> _Directive_:
All that is wanted is the exact lines from the first line of the data below through the line with "преподавательский состав, но сами", both ends included, with pictures omitted.

> _Provided data_:
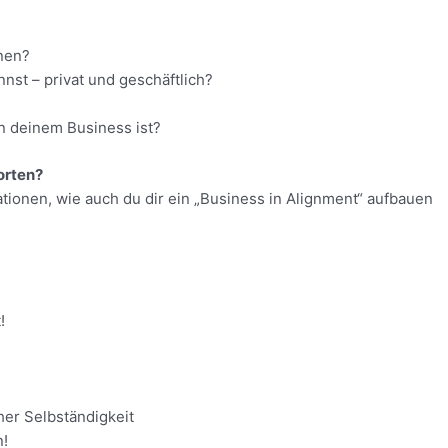
nnen?
nst – privat und geschäftlich?
n deinem Business ist?
worten?
tionen, wie auch du dir ein „Business in Alignment“ aufbauen
!
her Selbständigkeit
n!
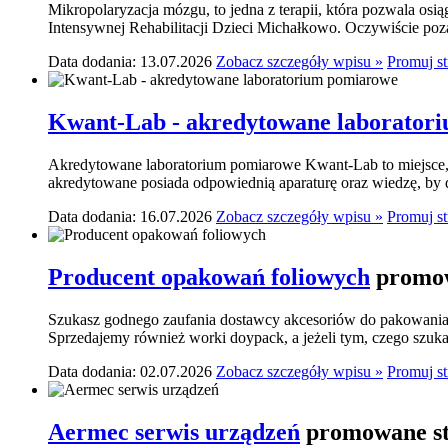
Mikropolaryzacja mózgu, to jedna z terapii, która pozwala osi
Intensywnej Rehabilitacji Dzieci Michałkowo. Oczywiście poza
Data dodania: 13.07.2026
Zobacz szczegóły wpisu »
Promuj s
Kwant-Lab - akredytowane laborator
Akredytowane laboratorium pomiarowe Kwant-Lab to miejsce, k
akredytowane posiada odpowiednią aparaturę oraz wiedzę, by do
Data dodania: 16.07.2026
Zobacz szczegóły wpisu »
Promuj s
Producent opakowań foliowych
promow
Szukasz godnego zaufania dostawcy akcesoriów do pakowania? 
Sprzedajemy również worki doypack, a jeżeli tym, czego szukasz,
Data dodania: 02.07.2026
Zobacz szczegóły wpisu »
Promuj s
Aermec serwis urządzeń
promowane st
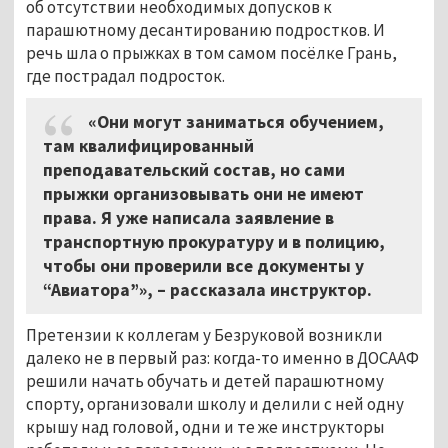
об отсутствии необходимых допусков к
парашютному десантированию подростков. И
речь шла о прыжках в том самом посёлке Грань,
где пострадал подросток.
«Они могут заниматься обучением,
там квалифицированный
преподавательский состав, но сами
прыжки организовывать они не имеют
права. Я уже написала заявление в
транспортную прокуратуру и в полицию,
чтобы они проверили все документы у
“Авиатора”»,
–
рассказала инструктор.
Претензии к коллегам у Безруковой возникли
далеко не в первый раз: когда-то именно в ДОСААФ
решили начать обучать и детей парашютному
спорту, организовали школу и делили с ней одну
крышу над головой, одни и те же инструкторы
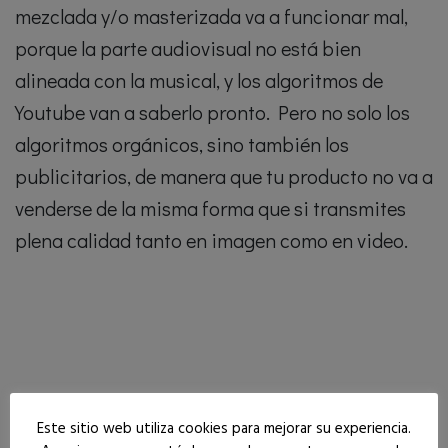
mezclada y/o masterizada va a funcionar mal,
porque la parte audiovisual no está bien
alineada con la musical, y los algoritmos de
Youtube van a saberlo pronto. Pero no solo los
algoritmos orgánicos, sino también los
publicitarios, de manera que tu producto no va a
venderse de la misma forma que si transmites
plena calidad tanto en imagen como en video.
Este sitio web utiliza cookies para mejorar su experiencia.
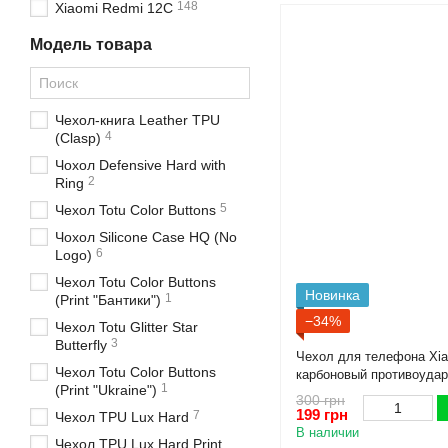
148
Xiaomi Redmi 12C
Модель товара
Чехол-книга Leather TPU
4
(Clasp)
Чохол Defensive Hard with
2
Ring
5
Чехол Totu Color Buttons
Чохол Silicone Case HQ (No
6
Logo)
Чехол Totu Color Buttons
Новинка
1
(Print "Бантики")
−34%
Чехол Totu Glitter Star
3
Butterfly
Чехол для телефона Xia
Чехол Totu Color Buttons
карбоновый противоудар
1
(Print "Ukraine")
черный
300 грн
199 грн
7
Чехол TPU Lux Hard
В наличии
Чехол TPU Lux Hard Print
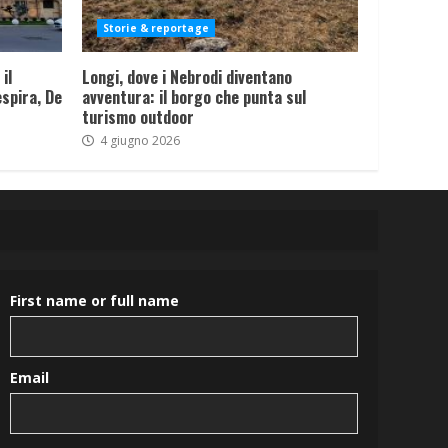
Storie & reportage
il
Longi, dove i Nebrodi diventano
spira, De
avventura: il borgo che punta sul
turismo outdoor
4 giugno 2026
First name or full name
Email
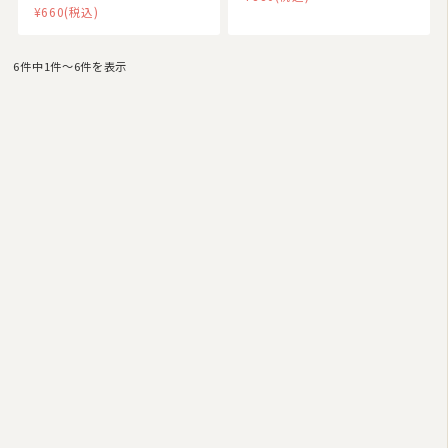
¥660
(税込)
6件中1件〜6件を表示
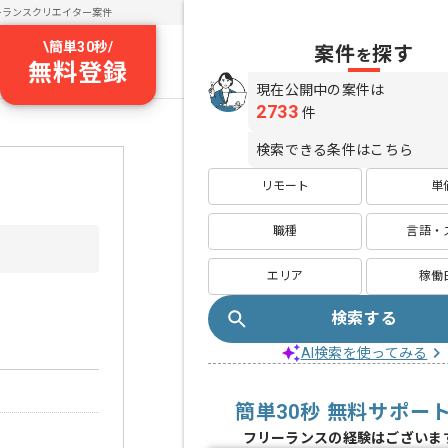
ーランスクリエイター案件
\
簡単30秒
/
案件
探す
を
無料登録
現在公開中の案件は
2733
件
検索できる条件はこちら
リモート
単
職種
言語・
エリア
稼働
検索する
AI検索を使ってみる
簡単30秒 無料サポー
フリーランスの経験はございま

> _Answer section_:
nnen?
nst – privat und geschäftlich?
n deinem Business ist?
worten?
tionen, wie auch du dir ein „Business in Alignment“ aufbauen
!
her Selbständigkeit
n!
Mikropolaryzacja mózgu, to jedna z terapii, która pozwala osi
Intensywnej Rehabilitacji Dzieci Michałkowo. Oczywiście poza
Data dodania: 13.07.2026
Zobacz szczegóły wpisu »
Promuj s
Kwant-Lab - akredytowane laborator
Akredytowane laboratorium pomiarowe Kwant-Lab to miejsce, k
akredytowane posiada odpowiednią aparaturę oraz wiedzę, by do
Data dodania: 16.07.2026
Zobacz szczegóły wpisu »
Promuj s
Producent opakowań foliowych
promow
Szukasz godnego zaufania dostawcy akcesoriów do pakowania? 
Sprzedajemy również worki doypack, a jeżeli tym, czego szukasz,
Data dodania: 02.07.2026
Zobacz szczegóły wpisu »
Promuj s
Aermec serwis urządzeń
promowane st
об отсутствии необходимых допусков к
парашютному десантированию подростков. И
речь шла о прыжках в том самом посёлке Грань,
где пострадал подросток.
«Они могут заниматься обучением,
там квалифицированный
преподавательский состав, но сами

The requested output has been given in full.